Source data:

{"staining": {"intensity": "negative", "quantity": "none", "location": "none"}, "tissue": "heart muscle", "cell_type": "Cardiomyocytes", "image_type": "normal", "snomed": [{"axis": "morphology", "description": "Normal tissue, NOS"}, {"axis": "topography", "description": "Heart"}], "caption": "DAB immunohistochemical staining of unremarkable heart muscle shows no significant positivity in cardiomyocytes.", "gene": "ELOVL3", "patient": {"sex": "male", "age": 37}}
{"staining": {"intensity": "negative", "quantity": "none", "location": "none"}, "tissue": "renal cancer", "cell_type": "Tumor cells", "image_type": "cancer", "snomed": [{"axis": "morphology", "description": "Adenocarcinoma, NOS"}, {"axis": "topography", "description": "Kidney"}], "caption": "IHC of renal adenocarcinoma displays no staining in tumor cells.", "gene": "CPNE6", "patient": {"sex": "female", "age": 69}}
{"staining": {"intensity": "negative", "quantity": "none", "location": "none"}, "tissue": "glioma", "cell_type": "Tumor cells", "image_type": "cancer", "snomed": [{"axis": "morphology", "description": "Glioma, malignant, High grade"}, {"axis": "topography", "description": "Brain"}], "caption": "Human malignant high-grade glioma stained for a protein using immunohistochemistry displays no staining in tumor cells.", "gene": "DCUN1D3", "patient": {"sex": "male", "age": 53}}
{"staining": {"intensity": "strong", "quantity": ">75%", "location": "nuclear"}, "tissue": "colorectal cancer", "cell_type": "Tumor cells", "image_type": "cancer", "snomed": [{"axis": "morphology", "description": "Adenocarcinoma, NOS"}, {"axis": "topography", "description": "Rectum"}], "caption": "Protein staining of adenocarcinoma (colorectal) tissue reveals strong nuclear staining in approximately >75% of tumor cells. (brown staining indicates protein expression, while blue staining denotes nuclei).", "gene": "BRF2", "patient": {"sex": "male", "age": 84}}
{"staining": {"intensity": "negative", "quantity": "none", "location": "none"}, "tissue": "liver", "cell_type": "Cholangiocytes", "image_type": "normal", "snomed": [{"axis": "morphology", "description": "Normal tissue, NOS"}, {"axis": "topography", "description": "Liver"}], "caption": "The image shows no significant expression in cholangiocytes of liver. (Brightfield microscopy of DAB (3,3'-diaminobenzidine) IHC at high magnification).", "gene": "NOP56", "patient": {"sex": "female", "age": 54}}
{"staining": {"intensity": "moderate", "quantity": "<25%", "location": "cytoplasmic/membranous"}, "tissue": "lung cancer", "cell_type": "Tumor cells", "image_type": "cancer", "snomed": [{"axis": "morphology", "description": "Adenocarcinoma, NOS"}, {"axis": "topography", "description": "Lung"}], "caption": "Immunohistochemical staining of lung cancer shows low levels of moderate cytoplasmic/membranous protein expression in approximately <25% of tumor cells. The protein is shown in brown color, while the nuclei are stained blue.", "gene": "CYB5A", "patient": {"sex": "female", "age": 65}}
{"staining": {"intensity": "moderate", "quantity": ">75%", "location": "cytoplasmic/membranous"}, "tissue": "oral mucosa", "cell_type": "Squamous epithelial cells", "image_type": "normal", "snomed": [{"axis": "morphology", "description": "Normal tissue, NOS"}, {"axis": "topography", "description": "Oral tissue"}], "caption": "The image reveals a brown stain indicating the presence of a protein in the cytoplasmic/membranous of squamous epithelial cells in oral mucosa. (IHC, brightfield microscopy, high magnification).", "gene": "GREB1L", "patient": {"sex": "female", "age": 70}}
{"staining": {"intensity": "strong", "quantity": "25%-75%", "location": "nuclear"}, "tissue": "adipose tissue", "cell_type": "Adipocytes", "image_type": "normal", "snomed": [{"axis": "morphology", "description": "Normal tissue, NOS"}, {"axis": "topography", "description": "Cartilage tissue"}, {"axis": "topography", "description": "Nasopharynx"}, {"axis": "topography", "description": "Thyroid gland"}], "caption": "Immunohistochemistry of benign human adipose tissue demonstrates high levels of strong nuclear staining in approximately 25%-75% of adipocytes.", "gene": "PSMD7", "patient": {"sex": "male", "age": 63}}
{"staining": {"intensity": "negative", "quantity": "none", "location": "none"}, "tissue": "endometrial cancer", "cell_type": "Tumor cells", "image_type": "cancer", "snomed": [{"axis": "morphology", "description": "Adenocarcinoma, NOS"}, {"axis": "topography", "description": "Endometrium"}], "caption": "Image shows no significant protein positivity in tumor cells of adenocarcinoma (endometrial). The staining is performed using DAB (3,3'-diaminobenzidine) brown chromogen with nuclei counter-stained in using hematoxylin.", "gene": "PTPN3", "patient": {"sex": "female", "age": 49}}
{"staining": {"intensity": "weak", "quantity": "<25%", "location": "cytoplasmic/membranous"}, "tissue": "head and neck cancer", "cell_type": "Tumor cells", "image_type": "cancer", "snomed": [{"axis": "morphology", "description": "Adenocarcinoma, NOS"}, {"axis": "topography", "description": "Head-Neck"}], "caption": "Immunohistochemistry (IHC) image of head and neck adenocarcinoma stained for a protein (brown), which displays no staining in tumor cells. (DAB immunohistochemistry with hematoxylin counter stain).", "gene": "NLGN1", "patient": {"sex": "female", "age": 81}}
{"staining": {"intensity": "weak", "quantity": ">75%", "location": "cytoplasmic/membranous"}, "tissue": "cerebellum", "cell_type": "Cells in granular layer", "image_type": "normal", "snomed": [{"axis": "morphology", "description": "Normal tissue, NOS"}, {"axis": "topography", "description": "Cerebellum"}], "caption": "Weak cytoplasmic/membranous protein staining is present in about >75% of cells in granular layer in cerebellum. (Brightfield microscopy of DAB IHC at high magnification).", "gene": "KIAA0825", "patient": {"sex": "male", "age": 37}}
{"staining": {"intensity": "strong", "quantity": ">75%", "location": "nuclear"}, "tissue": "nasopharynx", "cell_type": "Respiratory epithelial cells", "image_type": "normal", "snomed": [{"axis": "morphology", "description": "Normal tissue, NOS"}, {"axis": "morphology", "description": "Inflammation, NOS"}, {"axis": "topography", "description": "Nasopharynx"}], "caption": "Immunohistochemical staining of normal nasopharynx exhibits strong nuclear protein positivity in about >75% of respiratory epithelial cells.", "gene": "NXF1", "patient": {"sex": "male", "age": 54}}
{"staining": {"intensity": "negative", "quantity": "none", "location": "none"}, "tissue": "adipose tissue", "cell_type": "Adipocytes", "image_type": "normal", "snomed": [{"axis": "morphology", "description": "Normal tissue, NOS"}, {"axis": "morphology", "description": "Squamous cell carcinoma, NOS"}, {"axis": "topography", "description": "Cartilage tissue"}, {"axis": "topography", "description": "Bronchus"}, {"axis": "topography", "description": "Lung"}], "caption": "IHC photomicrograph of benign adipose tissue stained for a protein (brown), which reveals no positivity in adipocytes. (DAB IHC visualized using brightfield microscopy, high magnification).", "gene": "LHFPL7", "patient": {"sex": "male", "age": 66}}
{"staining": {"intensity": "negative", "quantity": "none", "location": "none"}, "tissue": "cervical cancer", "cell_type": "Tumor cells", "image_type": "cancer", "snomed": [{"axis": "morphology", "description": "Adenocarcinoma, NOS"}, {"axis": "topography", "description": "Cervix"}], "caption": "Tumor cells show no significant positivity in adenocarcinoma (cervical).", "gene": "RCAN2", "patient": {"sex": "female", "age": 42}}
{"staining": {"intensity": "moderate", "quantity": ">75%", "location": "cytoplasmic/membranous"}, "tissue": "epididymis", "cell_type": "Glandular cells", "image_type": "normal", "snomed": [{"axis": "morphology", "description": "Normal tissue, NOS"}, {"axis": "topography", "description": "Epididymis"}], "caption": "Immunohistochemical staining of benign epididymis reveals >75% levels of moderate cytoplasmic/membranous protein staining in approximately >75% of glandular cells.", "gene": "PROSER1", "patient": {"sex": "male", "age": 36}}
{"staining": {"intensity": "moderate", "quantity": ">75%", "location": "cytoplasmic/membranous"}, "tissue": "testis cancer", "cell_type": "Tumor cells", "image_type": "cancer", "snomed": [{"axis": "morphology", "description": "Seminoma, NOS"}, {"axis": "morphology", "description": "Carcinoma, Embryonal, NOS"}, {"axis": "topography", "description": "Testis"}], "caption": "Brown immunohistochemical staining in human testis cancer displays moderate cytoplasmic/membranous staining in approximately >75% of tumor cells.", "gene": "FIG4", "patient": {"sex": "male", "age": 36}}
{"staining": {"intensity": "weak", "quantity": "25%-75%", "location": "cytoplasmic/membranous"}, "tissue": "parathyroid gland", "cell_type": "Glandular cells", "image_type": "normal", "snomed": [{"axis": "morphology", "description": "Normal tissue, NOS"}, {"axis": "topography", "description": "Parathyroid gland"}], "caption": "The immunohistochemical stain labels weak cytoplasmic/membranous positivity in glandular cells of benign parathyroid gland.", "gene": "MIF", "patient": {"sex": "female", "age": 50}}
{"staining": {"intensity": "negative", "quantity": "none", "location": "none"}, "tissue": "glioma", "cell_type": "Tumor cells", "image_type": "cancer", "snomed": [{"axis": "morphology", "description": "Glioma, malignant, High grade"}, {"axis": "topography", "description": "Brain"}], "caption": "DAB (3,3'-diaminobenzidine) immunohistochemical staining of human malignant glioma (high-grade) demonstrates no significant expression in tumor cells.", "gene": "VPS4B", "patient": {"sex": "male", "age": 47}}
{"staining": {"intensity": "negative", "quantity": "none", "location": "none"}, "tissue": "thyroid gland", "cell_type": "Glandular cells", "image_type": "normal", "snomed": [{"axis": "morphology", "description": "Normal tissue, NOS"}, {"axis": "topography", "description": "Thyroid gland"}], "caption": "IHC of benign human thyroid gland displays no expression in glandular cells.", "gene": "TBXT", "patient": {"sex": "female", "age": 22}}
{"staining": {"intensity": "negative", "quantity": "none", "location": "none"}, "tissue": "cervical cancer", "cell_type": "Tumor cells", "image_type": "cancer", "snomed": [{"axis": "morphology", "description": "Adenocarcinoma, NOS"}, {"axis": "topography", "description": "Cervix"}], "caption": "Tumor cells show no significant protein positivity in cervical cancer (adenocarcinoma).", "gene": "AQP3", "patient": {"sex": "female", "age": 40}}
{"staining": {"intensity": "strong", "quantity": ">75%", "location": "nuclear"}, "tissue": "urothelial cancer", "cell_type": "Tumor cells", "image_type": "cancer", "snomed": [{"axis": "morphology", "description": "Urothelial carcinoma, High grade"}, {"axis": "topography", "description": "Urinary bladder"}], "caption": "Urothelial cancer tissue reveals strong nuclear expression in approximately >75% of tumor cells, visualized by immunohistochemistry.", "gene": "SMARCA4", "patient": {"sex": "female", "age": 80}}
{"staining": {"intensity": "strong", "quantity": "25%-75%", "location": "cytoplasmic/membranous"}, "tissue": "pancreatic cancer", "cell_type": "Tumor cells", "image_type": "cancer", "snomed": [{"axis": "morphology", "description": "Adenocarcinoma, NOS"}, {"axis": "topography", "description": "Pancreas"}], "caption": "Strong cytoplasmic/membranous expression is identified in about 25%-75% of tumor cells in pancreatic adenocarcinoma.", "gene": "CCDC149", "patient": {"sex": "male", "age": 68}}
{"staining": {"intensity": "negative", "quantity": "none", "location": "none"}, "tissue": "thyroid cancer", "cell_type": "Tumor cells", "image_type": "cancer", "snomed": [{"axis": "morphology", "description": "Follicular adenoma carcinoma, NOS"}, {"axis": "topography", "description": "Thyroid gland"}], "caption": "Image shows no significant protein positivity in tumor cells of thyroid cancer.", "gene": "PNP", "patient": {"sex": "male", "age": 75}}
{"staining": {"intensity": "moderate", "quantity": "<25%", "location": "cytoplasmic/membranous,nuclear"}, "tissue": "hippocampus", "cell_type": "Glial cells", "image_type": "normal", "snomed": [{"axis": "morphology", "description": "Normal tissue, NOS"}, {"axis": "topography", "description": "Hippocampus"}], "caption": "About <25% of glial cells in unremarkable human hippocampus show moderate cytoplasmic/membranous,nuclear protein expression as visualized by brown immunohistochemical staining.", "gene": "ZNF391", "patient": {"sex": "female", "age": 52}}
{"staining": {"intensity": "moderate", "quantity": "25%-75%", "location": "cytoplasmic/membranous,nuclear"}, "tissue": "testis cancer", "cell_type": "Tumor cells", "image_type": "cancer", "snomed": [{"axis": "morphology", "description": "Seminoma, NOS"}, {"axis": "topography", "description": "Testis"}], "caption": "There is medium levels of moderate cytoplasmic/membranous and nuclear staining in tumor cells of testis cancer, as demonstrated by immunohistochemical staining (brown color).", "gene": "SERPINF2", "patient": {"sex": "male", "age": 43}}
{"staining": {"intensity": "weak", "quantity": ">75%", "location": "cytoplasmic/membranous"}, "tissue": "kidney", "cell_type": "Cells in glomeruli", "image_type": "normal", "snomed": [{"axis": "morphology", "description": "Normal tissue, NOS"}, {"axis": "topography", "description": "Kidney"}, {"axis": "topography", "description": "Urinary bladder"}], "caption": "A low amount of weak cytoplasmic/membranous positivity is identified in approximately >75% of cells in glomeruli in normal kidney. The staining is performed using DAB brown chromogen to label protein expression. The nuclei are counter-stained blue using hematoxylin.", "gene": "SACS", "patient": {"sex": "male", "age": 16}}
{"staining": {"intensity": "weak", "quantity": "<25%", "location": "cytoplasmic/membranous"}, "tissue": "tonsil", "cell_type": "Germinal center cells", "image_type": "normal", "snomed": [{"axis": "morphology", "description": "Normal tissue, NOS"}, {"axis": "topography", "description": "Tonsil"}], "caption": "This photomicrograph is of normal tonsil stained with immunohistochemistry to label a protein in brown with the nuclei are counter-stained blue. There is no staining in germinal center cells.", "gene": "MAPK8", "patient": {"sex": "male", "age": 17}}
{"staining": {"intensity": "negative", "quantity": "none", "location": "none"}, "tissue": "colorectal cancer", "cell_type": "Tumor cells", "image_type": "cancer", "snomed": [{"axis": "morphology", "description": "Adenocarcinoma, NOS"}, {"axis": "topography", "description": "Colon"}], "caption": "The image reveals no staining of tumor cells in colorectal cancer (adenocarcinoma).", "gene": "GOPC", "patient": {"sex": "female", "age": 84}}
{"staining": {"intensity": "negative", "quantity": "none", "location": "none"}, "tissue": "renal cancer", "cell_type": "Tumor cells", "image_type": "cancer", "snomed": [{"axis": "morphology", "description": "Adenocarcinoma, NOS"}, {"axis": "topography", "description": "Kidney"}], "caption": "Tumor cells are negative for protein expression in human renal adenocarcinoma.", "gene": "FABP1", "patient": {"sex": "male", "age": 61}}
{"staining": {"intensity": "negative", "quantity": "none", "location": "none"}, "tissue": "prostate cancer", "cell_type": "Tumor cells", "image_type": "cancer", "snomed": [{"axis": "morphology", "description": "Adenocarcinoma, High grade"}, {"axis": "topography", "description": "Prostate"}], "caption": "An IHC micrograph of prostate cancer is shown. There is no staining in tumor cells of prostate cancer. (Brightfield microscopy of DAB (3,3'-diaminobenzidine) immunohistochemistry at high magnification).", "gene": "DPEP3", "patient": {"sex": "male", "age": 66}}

Your objective:
Could you write out exactly the lines above, starting at the first one and ending with the line that has "of renal adenocarcinoma"?

Answer space:
{"staining": {"intensity": "negative", "quantity": "none", "location": "none"}, "tissue": "heart muscle", "cell_type": "Cardiomyocytes", "image_type": "normal", "snomed": [{"axis": "morphology", "description": "Normal tissue, NOS"}, {"axis": "topography", "description": "Heart"}], "caption": "DAB immunohistochemical staining of unremarkable heart muscle shows no significant positivity in cardiomyocytes.", "gene": "ELOVL3", "patient": {"sex": "male", "age": 37}}
{"staining": {"intensity": "negative", "quantity": "none", "location": "none"}, "tissue": "renal cancer", "cell_type": "Tumor cells", "image_type": "cancer", "snomed": [{"axis": "morphology", "description": "Adenocarcinoma, NOS"}, {"axis": "topography", "description": "Kidney"}], "caption": "IHC of renal adenocarcinoma displays no staining in tumor cells.", "gene": "CPNE6", "patient": {"sex": "female", "age": 69}}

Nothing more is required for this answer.